## Exercise description
Write out every record in full, keeping each character exactly as it is.

──────── Given entries

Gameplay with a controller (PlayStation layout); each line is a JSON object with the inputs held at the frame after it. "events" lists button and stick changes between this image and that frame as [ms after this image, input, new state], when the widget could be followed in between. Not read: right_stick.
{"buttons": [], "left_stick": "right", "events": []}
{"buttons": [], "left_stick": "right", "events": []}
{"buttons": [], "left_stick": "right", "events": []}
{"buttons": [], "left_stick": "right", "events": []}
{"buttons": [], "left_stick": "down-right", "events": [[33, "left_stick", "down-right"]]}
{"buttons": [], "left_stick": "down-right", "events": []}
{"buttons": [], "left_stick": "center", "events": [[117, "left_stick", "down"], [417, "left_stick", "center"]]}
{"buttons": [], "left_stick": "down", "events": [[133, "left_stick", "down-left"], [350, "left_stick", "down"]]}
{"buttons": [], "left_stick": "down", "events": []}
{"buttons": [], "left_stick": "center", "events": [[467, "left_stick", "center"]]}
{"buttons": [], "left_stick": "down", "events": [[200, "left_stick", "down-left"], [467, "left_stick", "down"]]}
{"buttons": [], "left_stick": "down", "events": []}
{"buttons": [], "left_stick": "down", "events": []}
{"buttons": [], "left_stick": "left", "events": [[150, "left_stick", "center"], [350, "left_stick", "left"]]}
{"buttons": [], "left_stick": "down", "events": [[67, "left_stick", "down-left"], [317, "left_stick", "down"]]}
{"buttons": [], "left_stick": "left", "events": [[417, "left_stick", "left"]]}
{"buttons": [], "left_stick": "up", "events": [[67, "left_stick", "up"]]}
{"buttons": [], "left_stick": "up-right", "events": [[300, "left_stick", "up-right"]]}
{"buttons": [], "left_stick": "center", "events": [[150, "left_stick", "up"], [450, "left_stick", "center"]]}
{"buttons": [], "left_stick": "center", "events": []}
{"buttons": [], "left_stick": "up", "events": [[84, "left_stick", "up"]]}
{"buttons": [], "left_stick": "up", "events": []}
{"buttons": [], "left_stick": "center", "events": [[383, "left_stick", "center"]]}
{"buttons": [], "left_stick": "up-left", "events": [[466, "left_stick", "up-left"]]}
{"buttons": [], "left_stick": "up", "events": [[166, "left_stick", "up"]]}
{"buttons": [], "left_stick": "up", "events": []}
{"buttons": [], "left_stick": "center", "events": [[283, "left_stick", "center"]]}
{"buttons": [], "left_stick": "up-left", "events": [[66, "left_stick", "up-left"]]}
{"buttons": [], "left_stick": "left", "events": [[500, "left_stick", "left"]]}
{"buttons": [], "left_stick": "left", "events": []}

────────────────

## Answer below
Gameplay with a controller (PlayStation layout); each line is a JSON object with the inputs held at the frame after it. "events" lists button and stick changes between this image and that frame as [ms after this image, input, new state], when the widget could be followed in between. Not read: right_stick.
{"buttons": [], "left_stick": "right", "events": []}
{"buttons": [], "left_stick": "right", "events": []}
{"buttons": [], "left_stick": "right", "events": []}
{"buttons": [], "left_stick": "right", "events": []}
{"buttons": [], "left_stick": "down-right", "events": [[33, "left_stick", "down-right"]]}
{"buttons": [], "left_stick": "down-right", "events": []}
{"buttons": [], "left_stick": "center", "events": [[117, "left_stick", "down"], [417, "left_stick", "center"]]}
{"buttons": [], "left_stick": "down", "events": [[133, "left_stick", "down-left"], [350, "left_stick", "down"]]}
{"buttons": [], "left_stick": "down", "events": []}
{"buttons": [], "left_stick": "center", "events": [[467, "left_stick", "center"]]}
{"buttons": [], "left_stick": "down", "events": [[200, "left_stick", "down-left"], [467, "left_stick", "down"]]}
{"buttons": [], "left_stick": "down", "events": []}
{"buttons": [], "left_stick": "down", "events": []}
{"buttons": [], "left_stick": "left", "events": [[150, "left_stick", "center"], [350, "left_stick", "left"]]}
{"buttons": [], "left_stick": "down", "events": [[67, "left_stick", "down-left"], [317, "left_stick", "down"]]}
{"buttons": [], "left_stick": "left", "events": [[417, "left_stick", "left"]]}
{"buttons": [], "left_stick": "up", "events": [[67, "left_stick", "up"]]}
{"buttons": [], "left_stick": "up-right", "events": [[300, "left_stick", "up-right"]]}
{"buttons": [], "left_stick": "center", "events": [[150, "left_stick", "up"], [450, "left_stick", "center"]]}
{"buttons": [], "left_stick": "center", "events": []}
{"buttons": [], "left_stick": "up", "events": [[84, "left_stick", "up"]]}
{"buttons": [], "left_stick": "up", "events": []}
{"buttons": [], "left_stick": "center", "events": [[383, "left_stick", "center"]]}
{"buttons": [], "left_stick": "up-left", "events": [[466, "left_stick", "up-left"]]}
{"buttons": [], "left_stick": "up", "events": [[166, "left_stick", "up"]]}
{"buttons": [], "left_stick": "up", "events": []}
{"buttons": [], "left_stick": "center", "events": [[283, "left_stick", "center"]]}
{"buttons": [], "left_stick": "up-left", "events": [[66, "left_stick", "up-left"]]}
{"buttons": [], "left_stick": "left", "events": [[500, "left_stick", "left"]]}
{"buttons": [], "left_stick": "left", "events": []}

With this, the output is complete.